# Basic mantis nymph jar pic.



## Psychobunny (Sep 4, 2011)

Never posted a pic on this board before, lets see how it goes.

This is my basic nymph jar.

It has a Zilla Water Pillow in it to keep feeders hydrated, and add slightly to the humidity

(Zilla brand pillows are mold resistant).

I made the opening on the lid larger and round. The lid screen is 100% nylon, hot glue gunned on.

I keep thinking I should add something natural and green, like some fake plants (the fabric kind, no plastic!!)

What do you think? Does the mantis care??


----------



## mantidsaresweet (Sep 4, 2011)

I think those look Great!!!

What did you make them out of and how'd you do it?


----------



## Rick (Sep 5, 2011)

It'll work. Just keep in mind the stick may interfere with molting. They rarely need it though.


----------



## Psychobunny (Sep 9, 2011)

We order cases of these wide mouth containers (and larger ones too) where I work.

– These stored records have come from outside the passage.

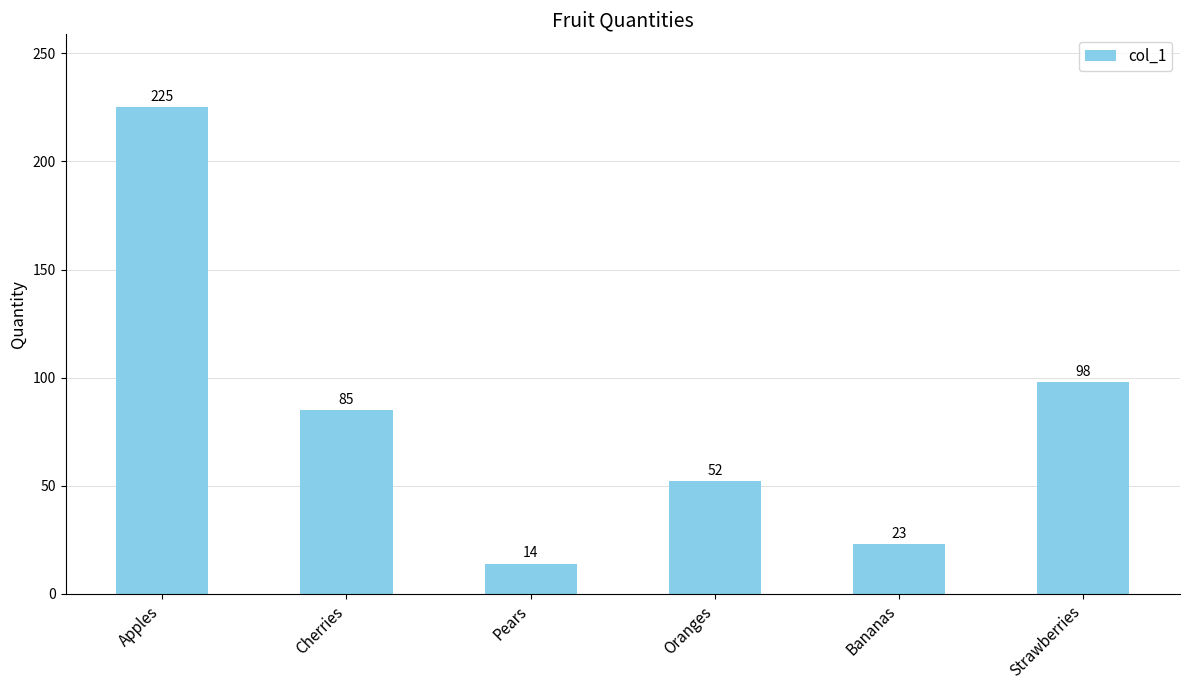

Does the chart contain stacked bars?

No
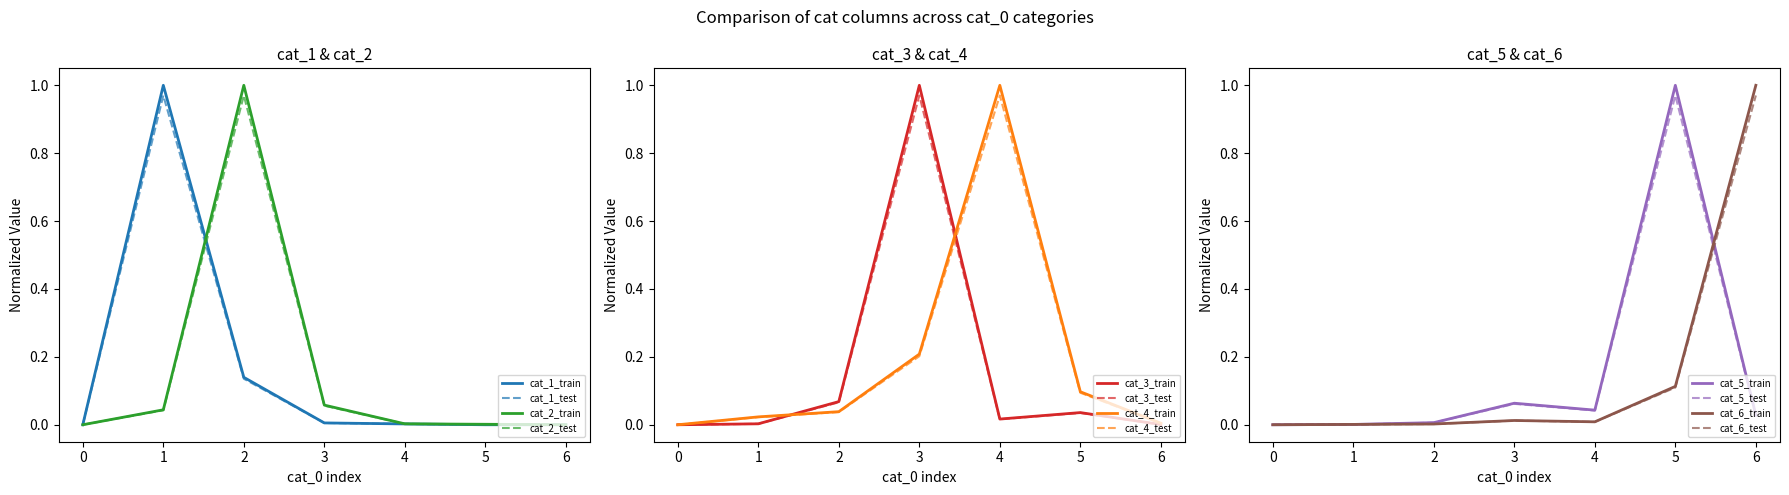

At how many categories does at least one series exceed 0?

6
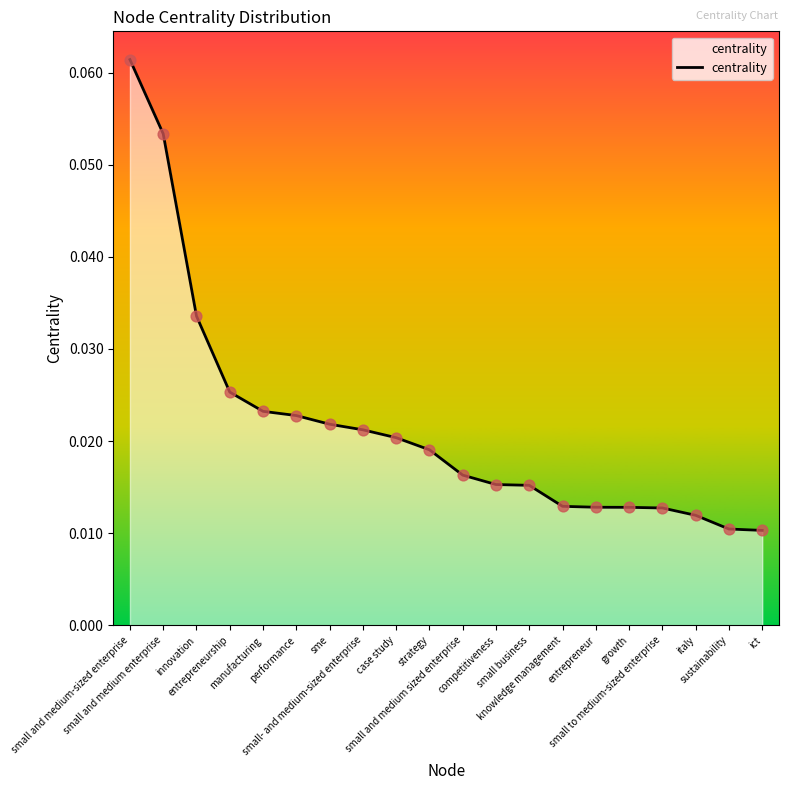

Which has a higher value, innovation or entrepreneurship?

innovation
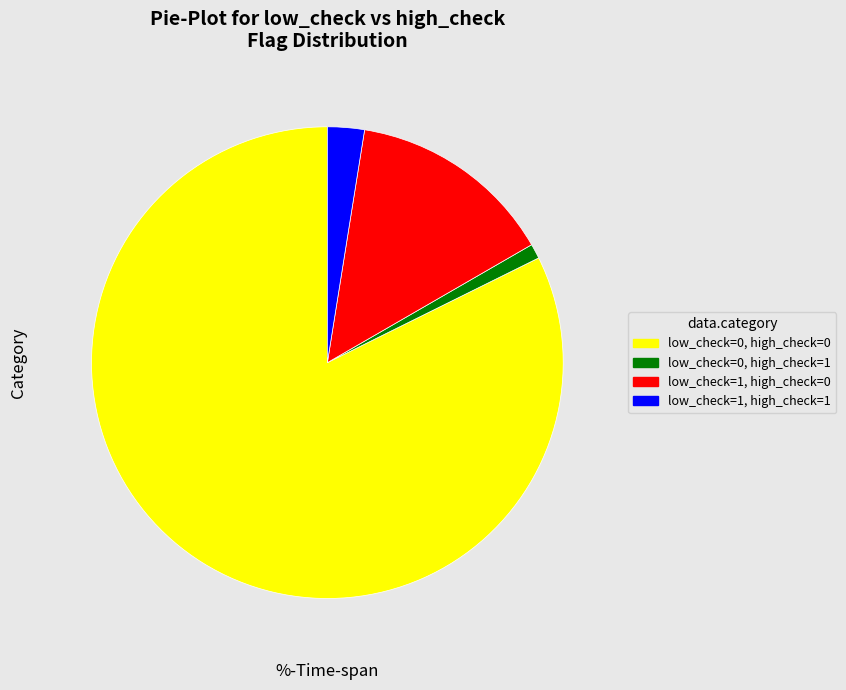

What is the smallest slice in the pie chart?

low_check=0, high_check=1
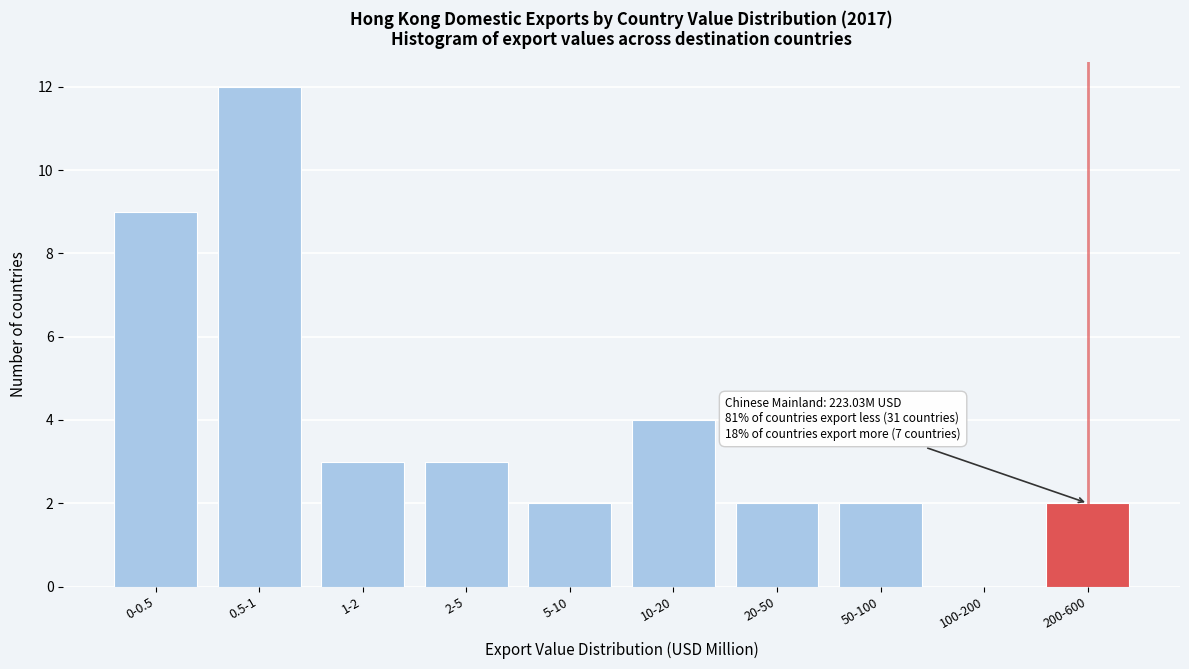

Reading right to left, list all the values displayed in this chart.

200-600=2	100-200=0	50-100=2	20-50=2	10-20=4	5-10=2	2-5=3	1-2=3	0.5-1=12	0-0.5=9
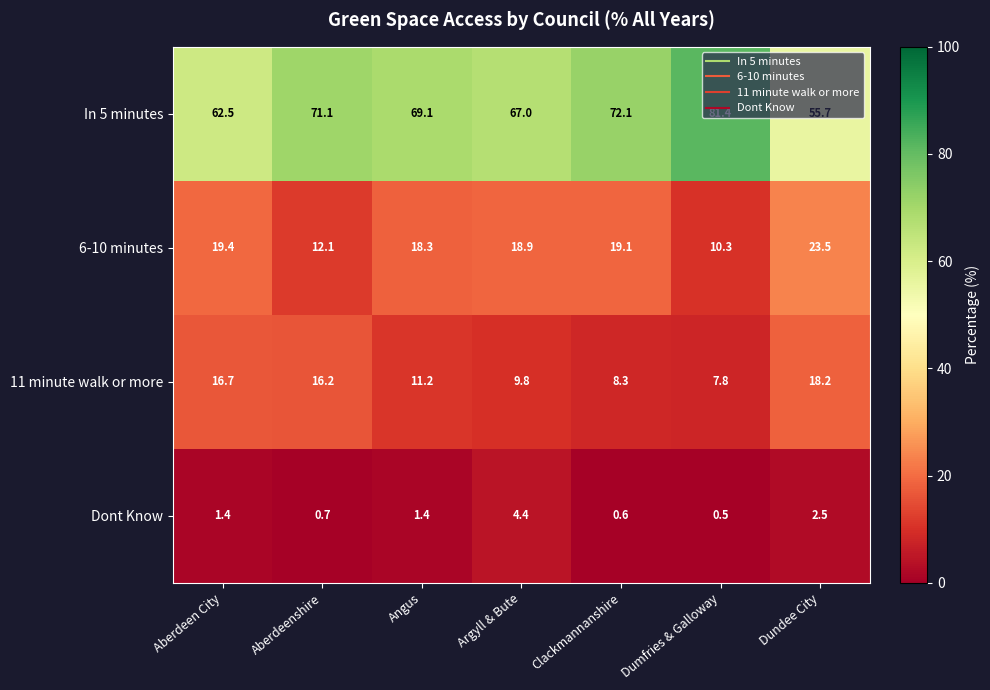

Rank the series at Argyll & Bute from highest to lowest value.

In 5 minutes, 6-10 minutes, 11 minute walk or more, Dont Know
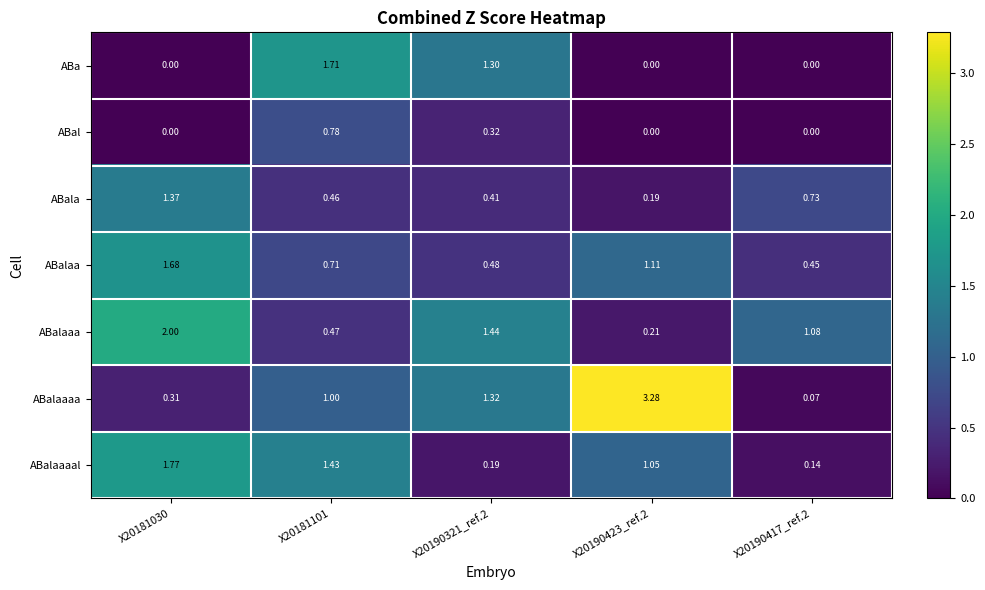

Rank the series at X20190321_ref.2 from highest to lowest value.

ABalaaa, ABalaaaa, ABa, ABalaa, ABala, ABal, ABalaaaal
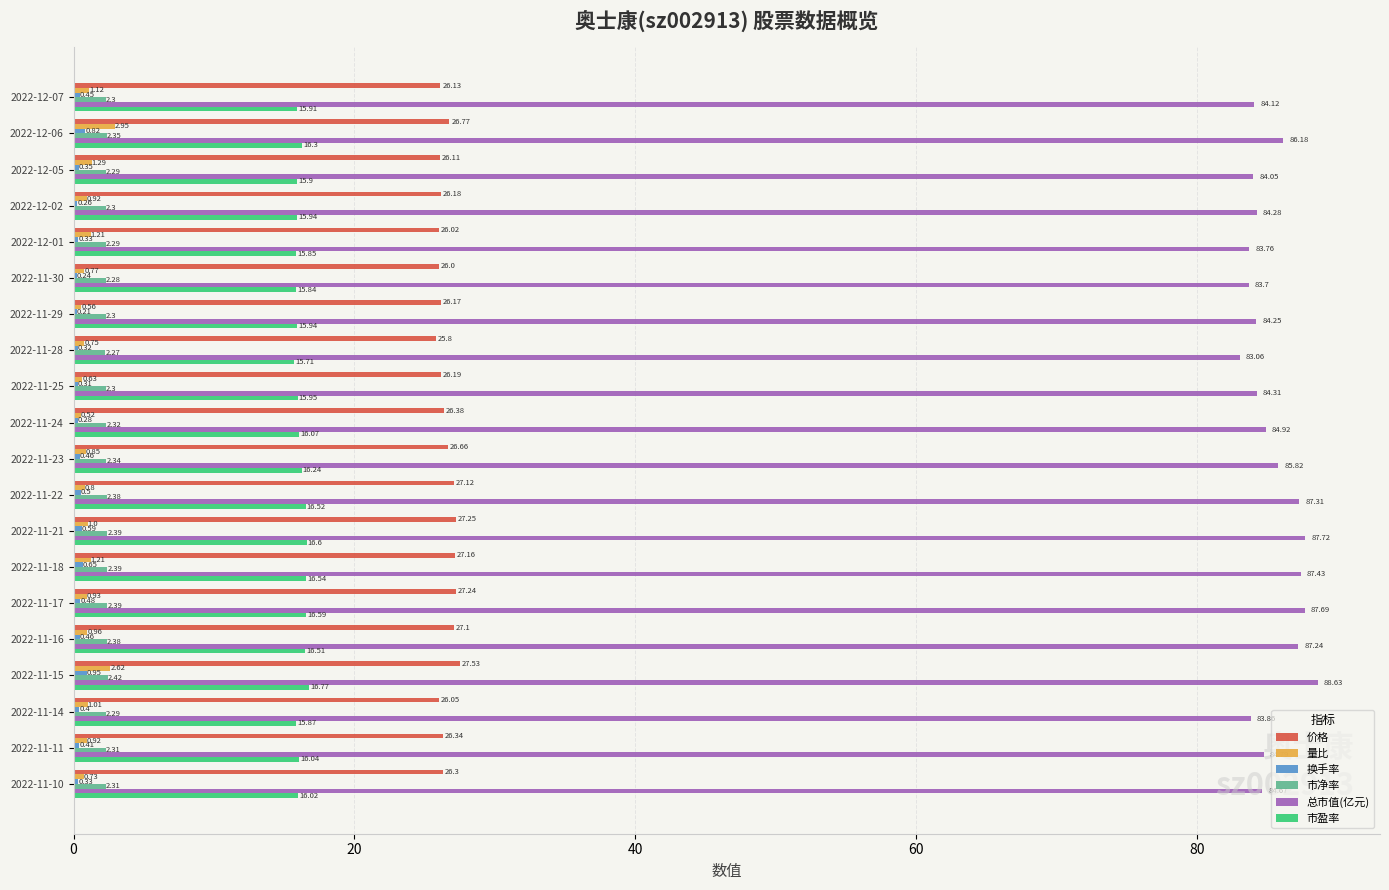

Which series changed the most between 2022-11-17 and 2022-11-15?

量比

The lid is great because it is the same width as the jar, which is thick plastic.

I use a Dremel hole cutting attachment to make perfect round holes.

Then I use fine stainless steel or 100% nylon screen cut round to overlap the hole.

Then I hot glue all around the top and also put a bead of glue around the inside to

prevent any tiny ff's from wedging between the screen and the lid.

I have since removed all the screens from the inside of the jars because the prey

finds their way behind the screen where the mantis can not get it.

The mantis gets very frustrated trying to nab the prey behind the screen, so I removed

all of them and put in more branches which I cut long enough to touch the top of the lid

so the mantis can still easily climb up and hang upside down from the screen.

What I REALLY want, are those 12'' square net cube enclosers. It's all fine net, so the mantis

can climb anywhere and even the smallest ff's can not escape.

Apparently, only one place, who specilizes in butterfly stuff, makes them, and they are out of stock

everywhere until December!!  

I really feel bad when I see a mantis tapping and clawing at the clear plastic thinking they should just

be able to walk through it (they can see through it after all!).

They get very upset trying to get through the clear plastic.

These net cubes (I hope) will solve that problem and relieve their stress


----------